[[ Document passage open ]]

July 18th through August 5th, 2016: Boulder, Colorado

The Seminar is intended for outstanding undergraduates who are considering graduate school in philosophy. The aim is to introduce students to the atmosphere of a graduate-level seminar, giving participants a chance to explore and sharpen their philosophical abilities before they commit to a graduate program.



In addition to offering the experience of a graduate seminar, we hope participants will benefit from meeting other students with similar interests and from interacting with prominent faculty in the field. Seminars in previous summers have attracted students from all over the country and abroad. All kinds of institutions have been represented, from small regional schools to prestigious liberal arts colleges to major research universities. We especially encourage applications from students who do not have the opportunity to take high-level courses at their own institution, and from students coming from institutions where philosophy has a relatively modest presence.

The class size will be between 15 and 20. The course is highly intensive, meeting five times a week for three weeks, for three hours a day, with additional philosophical and philosophy-related activities scheduled for many of those days. The readings will often be dense and difficult, and students will be expected to participate extensively in class discussions. Applicants should have done substantial work in philosophy, including exposure to contemporary analytic methods. Preference will be given to students who have not yet applied to graduate school.

2016 Topic: Paradoxes and Puzzles

The topic of the Seminar changes every summer. In 2016, the topic will be "Paradoxes and Puzzles." The Seminar will focus on paradoxical and puzzling arguments across a wide range of subjects including problems from both historical and contemporary sources in ethics, metaphysics, epistemology, philosophy of language, and more. Class sessions will be taught by a wide range of CU faculty members along with a few special visitors from other philosophy departments. Likely topics include:



Special Visiting Faculty:
Douglas MacLean (North Carolina, Chapel Hill)

[[ Document passage closed ]]
[[ Supplied data open ]]

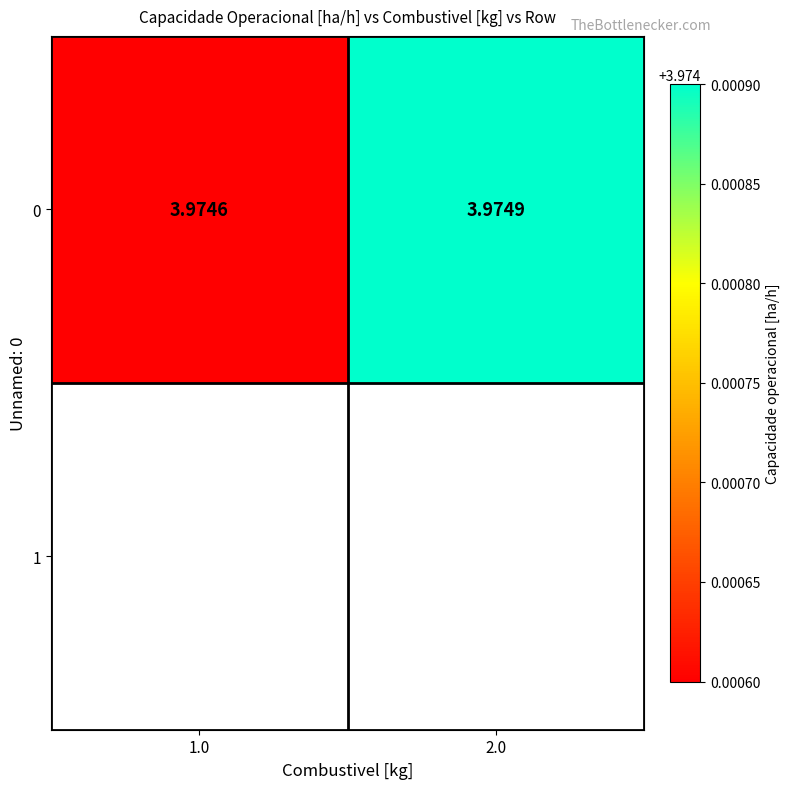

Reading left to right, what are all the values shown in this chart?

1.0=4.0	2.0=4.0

[[ Supplied data closed ]]

_To do_
(a) Copy the seminar announcement word for word from "The Seminar is" to "a graduate program.".
(b) What class size does the seminar announcement give?
(c) Translate this sentence from the seminar announcement into Spanish: "Preference will be given to students who have not yet applied to graduate school."
The material has nothing to do with the seminar announcement.

_Answers to the problems_
(a)
The Seminar is intended for outstanding undergraduates who are considering graduate school in philosophy. The aim is to introduce students to the atmosphere of a graduate-level seminar, giving participants a chance to explore and sharpen their philosophical abilities before they commit to a graduate program.

(b) Between 15 and 20.

(c) Se dará preferencia a los estudiantes que aún no hayan solicitado ingreso a estudios de posgrado.